Recordando, fevereiro de 1959


15 de Dezembro de 1955… Há já 3 anos decorridos que apareceu o primeiro número deste jornalzinho! Como o tempo corre, meu Deus! Parece que foi há um ano. Ao passo que avançamos na idade, mais curto nos vai parecendo o tempo.
A ideia da criação do jornal na mente do Padre Miguel, aquele homem cheio de vida, incansável, mexido, que durante os sete anos em que paroquiou a freguesia de Alquerubim, encheu esta terra de benefícios de toda a ordem: espirituais e materiais.
Eu ainda não alinhava bem o de quanto é capaz aquela alma grande, mal cabendo naquele corpo pequenino. Por isso, sem lhe manifestar o meu receio de um fracasso em tão larga empresa, prometi-lhe colaboração consentânea com a minha idade e as minhas possibilidades intelectuais. Todo o trabalho da fundação e todo o sopro vital que tem alimentado o jornal durante estes anos decorridos, têm sido obra quase exclusiva do Padre Miguel. Eu apenas lhe sugeri o título: «Mensagem» logo de início me pareceu o nome que melhor define a missão que o jornal se destinava a desempenhar entre os muitos emigrantes de Alquerubim que granjeiam o pão em terras estrangeiras da Europa, e na Ásia, África e América do Norte e do Sul, e na Oceânia.
E a ideia vingou, como todos estão vendo. O jornal apareceu e — mirablie dictu! — cresceu!
Mas não foi só o jornal a obra que ficou marcando a passagem do Padre Miguel por esta freguesia.
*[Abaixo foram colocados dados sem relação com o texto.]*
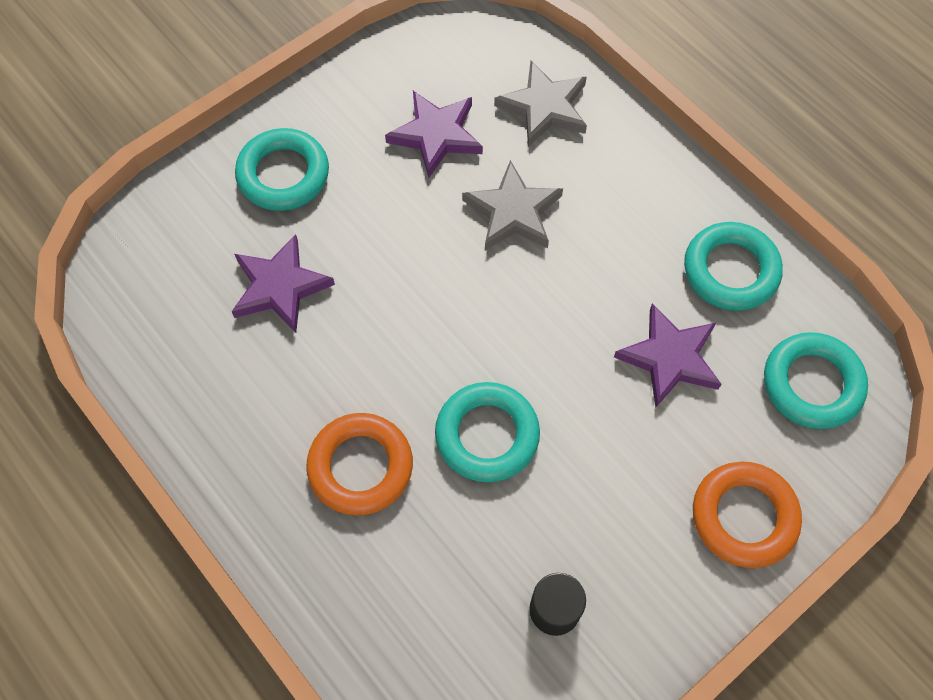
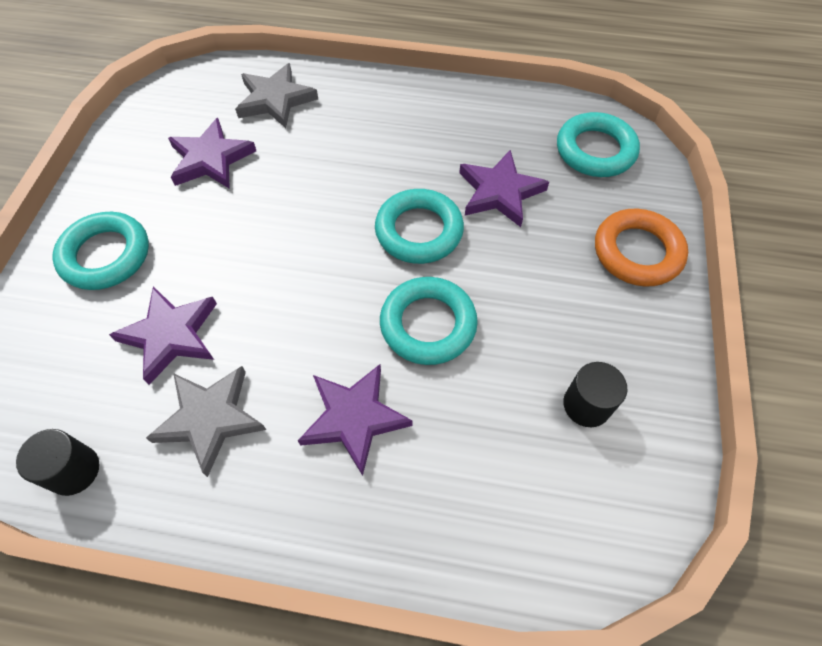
camera: 40 degrees left, 5 degrees down
orange ring [306,413,413,515] -> purple star [298,364,413,476]
grey star [462,160,563,251] -> grey star moved to [146,366,266,477]
turquoise ring [684,222,783,311] -> turquoise ring moved to [375,189,464,264]
none -> black cylinder [16,429,99,496]

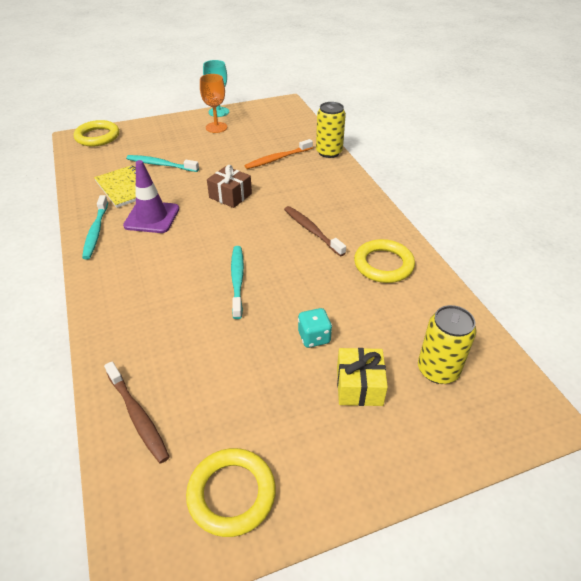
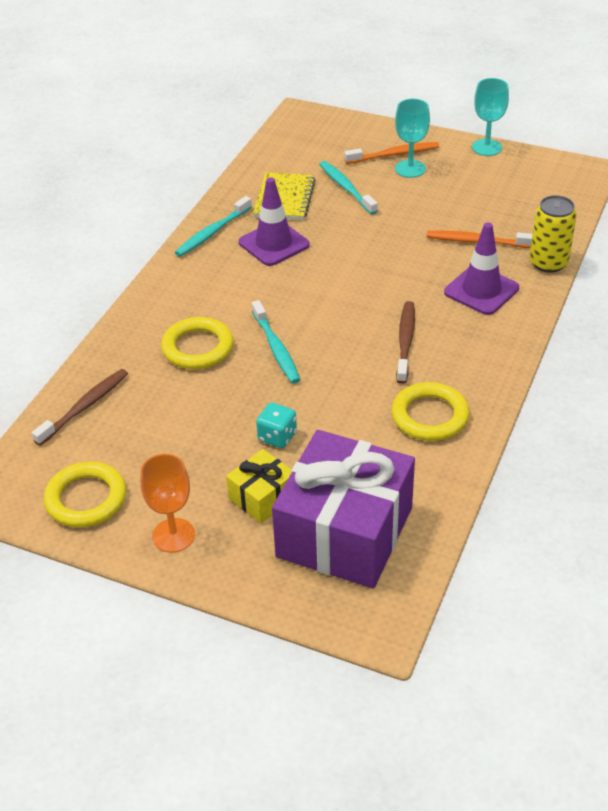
camera: 45 degrees right, 0 degrees up
yellow ring [74,120,119,146] -> yellow ring moved to [161,317,233,369]
brown toothbrush [104,361,170,464] -> brown toothbrush turned 150 degrees counterclockwise [32,369,128,446]
orange goblet [200,74,227,133] -> orange goblet moved to [140,454,195,553]
brown gift [207,165,252,208] -> none
turquoise toothbrush [231,246,244,319] -> turquoise toothbrush turned 120 degrees clockwise [252,300,300,384]
yellow can [418,305,477,384] -> purple gift [272,430,415,589]
none -> orange toothbrush [344,142,439,164]
none -> turquoise goblet [395,99,430,178]
none -> purple traffic cone [444,222,519,315]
Muito antes, e desde a sua posse, ele vivia sob a dolorosa impressão do estado de ruína em que se encontravam certos acessórios internos e externos da nossa igreja, contrastando desagradàvelmente com a elegância do seu desenho, adquirida com a restauração que sofreu na segunda década deste século. Os altares, adornados com uma talha enegrecida pela pátina dos séculos, destoavam na brancura do templo; os muros do adro estavam a cair, desfazendo-se em caliça, etc., etc.. Mas aonde ir buscar o dinheiro? O restauro de todas estas obras era tarefa que iria absorver algumas dezenas de contos.
Para o Padre Miguel não havia impossíveis. O difícil tornou-se realizável. A generosidade de alguns paroquianos, tanto presentes como ausentes, aliada ao seu constante labor, quer realizando festas na Casa do Povo, quer ensaiando os grupos folclóricos para o cortejo do Ano Bom das Pastorinhas para obtenção de ofertas ao Deus-Menino — tudo serviu a este padre admirável para, com um sorriso de cristal e uma alma ardente de apóstolo obter dos seus paroquianos, de bom grado, as importâncias necessárias para mandar fazer o restauro, pondo tudo em estado de novo, dando à igreja outra fisionomia — de tal sorte, que até apetece estar mais tempo na igreja, consoante ouvi a um paroquiano. E muitas coisas mais, que é impossível enumerar nos limites desta singela crónica, fica a freguesia devendo, no domínio temporal, a este prior, que vai, por decreto da Hierarquia Eclesiástica, pastorear a freguesia de Águeda.
Mas a obra espiritual do Padre Miguel supera a material, como frisou, no seu discurso na sessão de boas vindas do novo pároco, o Sr. Juiz Nogueira de Lemos. Assim é, na verdade. Os benefícios prestados pelo Padre Miguel, no domínio espiritual, à freguesia, são mais edificantes do que os que deixou vinculados ao progresso desta terra, que ele serviu como se fosse sua e que o chora como se ele fosse seu filho.
Ainda menos cabe aqui, pela falta de espaço, que está nos seus limites, e pela natureza do assunto, enumerar esses benefícios. Toda a gente bem formada desta freguesia, que acompanhou a acção pastoral deste pároco, a conhece. Ela foi sem dúvida a sua rutilante coroa de glória, em que ficaram engastadas, como pedras raras numa preciosa joia, as suas grandes qualidades — aquelas qualidades que possui um bom pastor.